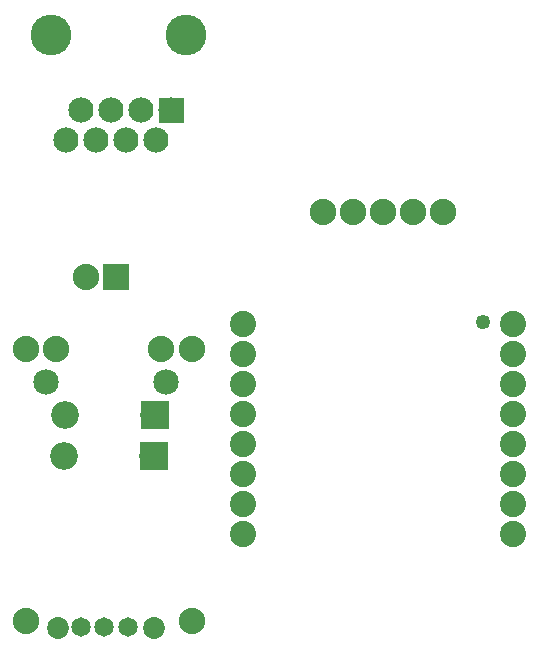
<source format=gts>
G04 MADE WITH FRITZING*
G04 WWW.FRITZING.ORG*
G04 DOUBLE SIDED*
G04 HOLES PLATED*
G04 CONTOUR ON CENTER OF CONTOUR VECTOR*
%ASAXBY*%
%FSLAX23Y23*%
%MOIN*%
%OFA0B0*%
%SFA1.0B1.0*%
%ADD10C,0.084000*%
%ADD11C,0.135984*%
%ADD12C,0.088000*%
%ADD13C,0.087778*%
%ADD14C,0.085000*%
%ADD15C,0.092000*%
%ADD16C,0.049370*%
%ADD17C,0.072992*%
%ADD18C,0.065118*%
%ADD19R,0.092000X0.092000*%
%ADD20R,0.088000X0.088000*%
%ADD21R,0.001000X0.001000*%
%LNMASK1*%
G90*
G70*
G54D10*
X219Y1689D03*
X269Y1789D03*
X319Y1689D03*
X419Y1689D03*
X519Y1689D03*
X369Y1789D03*
X469Y1789D03*
X569Y1789D03*
G54D11*
X619Y2039D03*
X169Y2039D03*
G54D12*
X85Y86D03*
X637Y86D03*
X85Y995D03*
X185Y995D03*
X536Y995D03*
X637Y995D03*
G54D13*
X808Y1078D03*
X808Y978D03*
X808Y878D03*
X808Y778D03*
X808Y678D03*
X808Y578D03*
X808Y478D03*
X808Y378D03*
X1708Y378D03*
X1708Y478D03*
X1708Y578D03*
X1708Y678D03*
X1708Y778D03*
X1708Y878D03*
X1708Y978D03*
X1708Y1078D03*
G54D14*
X150Y883D03*
X550Y883D03*
X150Y883D03*
X550Y883D03*
G54D15*
X513Y775D03*
X215Y775D03*
X513Y775D03*
X215Y775D03*
X509Y636D03*
X211Y636D03*
X509Y636D03*
X211Y636D03*
G54D12*
X385Y1235D03*
X285Y1235D03*
X1075Y1449D03*
X1175Y1449D03*
X1275Y1449D03*
X1375Y1449D03*
X1475Y1449D03*
G54D16*
X1608Y1085D03*
G54D17*
X512Y62D03*
X193Y62D03*
G54D18*
X425Y66D03*
X346Y67D03*
X267Y67D03*
G54D19*
X514Y775D03*
X514Y775D03*
X510Y636D03*
X510Y636D03*
G54D20*
X385Y1235D03*
G54D21*
X528Y1831D02*
X611Y1831D01*
X528Y1830D02*
X611Y1830D01*
X528Y1829D02*
X611Y1829D01*
X528Y1828D02*
X611Y1828D01*
X528Y1827D02*
X611Y1827D01*
X528Y1826D02*
X611Y1826D01*
X528Y1825D02*
X611Y1825D01*
X528Y1824D02*
X611Y1824D01*
X528Y1823D02*
X611Y1823D01*
X528Y1822D02*
X611Y1822D01*
X528Y1821D02*
X611Y1821D01*
X528Y1820D02*
X611Y1820D01*
X528Y1819D02*
X611Y1819D01*
X528Y1818D02*
X611Y1818D01*
X528Y1817D02*
X611Y1817D01*
X528Y1816D02*
X611Y1816D01*
X528Y1815D02*
X611Y1815D01*
X528Y1814D02*
X611Y1814D01*
X528Y1813D02*
X611Y1813D01*
X528Y1812D02*
X611Y1812D01*
X528Y1811D02*
X611Y1811D01*
X528Y1810D02*
X611Y1810D01*
X528Y1809D02*
X611Y1809D01*
X528Y1808D02*
X611Y1808D01*
X528Y1807D02*
X611Y1807D01*
X528Y1806D02*
X611Y1806D01*
X528Y1805D02*
X611Y1805D01*
X528Y1804D02*
X611Y1804D01*
X528Y1803D02*
X564Y1803D01*
X575Y1803D02*
X611Y1803D01*
X528Y1802D02*
X562Y1802D01*
X577Y1802D02*
X611Y1802D01*
X528Y1801D02*
X560Y1801D01*
X579Y1801D02*
X611Y1801D01*
X528Y1800D02*
X559Y1800D01*
X580Y1800D02*
X611Y1800D01*
X528Y1799D02*
X558Y1799D01*
X581Y1799D02*
X611Y1799D01*
X528Y1798D02*
X557Y1798D01*
X582Y1798D02*
X611Y1798D01*
X528Y1797D02*
X556Y1797D01*
X582Y1797D02*
X611Y1797D01*
X528Y1796D02*
X556Y1796D01*
X583Y1796D02*
X611Y1796D01*
X528Y1795D02*
X555Y1795D01*
X583Y1795D02*
X611Y1795D01*
X528Y1794D02*
X555Y1794D01*
X584Y1794D02*
X611Y1794D01*
X528Y1793D02*
X555Y1793D01*
X584Y1793D02*
X611Y1793D01*
X528Y1792D02*
X554Y1792D01*
X584Y1792D02*
X611Y1792D01*
X528Y1791D02*
X554Y1791D01*
X584Y1791D02*
X611Y1791D01*
X528Y1790D02*
X554Y1790D01*
X584Y1790D02*
X611Y1790D01*
X528Y1789D02*
X554Y1789D01*
X584Y1789D02*
X611Y1789D01*
X528Y1788D02*
X554Y1788D01*
X584Y1788D02*
X611Y1788D01*
X528Y1787D02*
X554Y1787D01*
X584Y1787D02*
X611Y1787D01*
X528Y1786D02*
X554Y1786D01*
X584Y1786D02*
X611Y1786D01*
X528Y1785D02*
X555Y1785D01*
X584Y1785D02*
X611Y1785D01*
X528Y1784D02*
X555Y1784D01*
X584Y1784D02*
X611Y1784D01*
X528Y1783D02*
X555Y1783D01*
X583Y1783D02*
X611Y1783D01*
X528Y1782D02*
X556Y1782D01*
X583Y1782D02*
X611Y1782D01*
X528Y1781D02*
X557Y1781D01*
X582Y1781D02*
X611Y1781D01*
X528Y1780D02*
X557Y1780D01*
X581Y1780D02*
X611Y1780D01*
X528Y1779D02*
X558Y1779D01*
X580Y1779D02*
X611Y1779D01*
X528Y1778D02*
X559Y1778D01*
X579Y1778D02*
X611Y1778D01*
X528Y1777D02*
X561Y1777D01*
X578Y1777D02*
X611Y1777D01*
X528Y1776D02*
X562Y1776D01*
X576Y1776D02*
X611Y1776D01*
X528Y1775D02*
X565Y1775D01*
X574Y1775D02*
X611Y1775D01*
X528Y1774D02*
X611Y1774D01*
X528Y1773D02*
X611Y1773D01*
X528Y1772D02*
X611Y1772D01*
X528Y1771D02*
X611Y1771D01*
X528Y1770D02*
X611Y1770D01*
X528Y1769D02*
X611Y1769D01*
X528Y1768D02*
X611Y1768D01*
X528Y1767D02*
X611Y1767D01*
X528Y1766D02*
X611Y1766D01*
X528Y1765D02*
X611Y1765D01*
X528Y1764D02*
X611Y1764D01*
X528Y1763D02*
X611Y1763D01*
X528Y1762D02*
X611Y1762D01*
X528Y1761D02*
X611Y1761D01*
X528Y1760D02*
X611Y1760D01*
X528Y1759D02*
X611Y1759D01*
X528Y1758D02*
X611Y1758D01*
X528Y1757D02*
X611Y1757D01*
X528Y1756D02*
X611Y1756D01*
X528Y1755D02*
X611Y1755D01*
X528Y1754D02*
X611Y1754D01*
X528Y1753D02*
X611Y1753D01*
X528Y1752D02*
X611Y1752D01*
X528Y1751D02*
X611Y1751D01*
X528Y1750D02*
X611Y1750D01*
X528Y1749D02*
X611Y1749D01*
X528Y1748D02*
X611Y1748D01*
D02*
G04 End of Mask1*
M02*
</source>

:: DIRECTIVE ::
Please, from the material above, copy only the lines from the line with "X528Y1828D02*" up to and including the line with "X558Y1799D01*", exactly as written.

:: TASK SOLUTION ::
X528Y1828D02*
X611Y1828D01*
X528Y1827D02*
X611Y1827D01*
X528Y1826D02*
X611Y1826D01*
X528Y1825D02*
X611Y1825D01*
X528Y1824D02*
X611Y1824D01*
X528Y1823D02*
X611Y1823D01*
X528Y1822D02*
X611Y1822D01*
X528Y1821D02*
X611Y1821D01*
X528Y1820D02*
X611Y1820D01*
X528Y1819D02*
X611Y1819D01*
X528Y1818D02*
X611Y1818D01*
X528Y1817D02*
X611Y1817D01*
X528Y1816D02*
X611Y1816D01*
X528Y1815D02*
X611Y1815D01*
X528Y1814D02*
X611Y1814D01*
X528Y1813D02*
X611Y1813D01*
X528Y1812D02*
X611Y1812D01*
X528Y1811D02*
X611Y1811D01*
X528Y1810D02*
X611Y1810D01*
X528Y1809D02*
X611Y1809D01*
X528Y1808D02*
X611Y1808D01*
X528Y1807D02*
X611Y1807D01*
X528Y1806D02*
X611Y1806D01*
X528Y1805D02*
X611Y1805D01*
X528Y1804D02*
X611Y1804D01*
X528Y1803D02*
X564Y1803D01*
X575Y1803D02*
X611Y1803D01*
X528Y1802D02*
X562Y1802D01*
X577Y1802D02*
X611Y1802D01*
X528Y1801D02*
X560Y1801D01*
X579Y1801D02*
X611Y1801D01*
X528Y1800D02*
X559Y1800D01*
X580Y1800D02*
X611Y1800D01*
X528Y1799D02*
X558Y1799D01*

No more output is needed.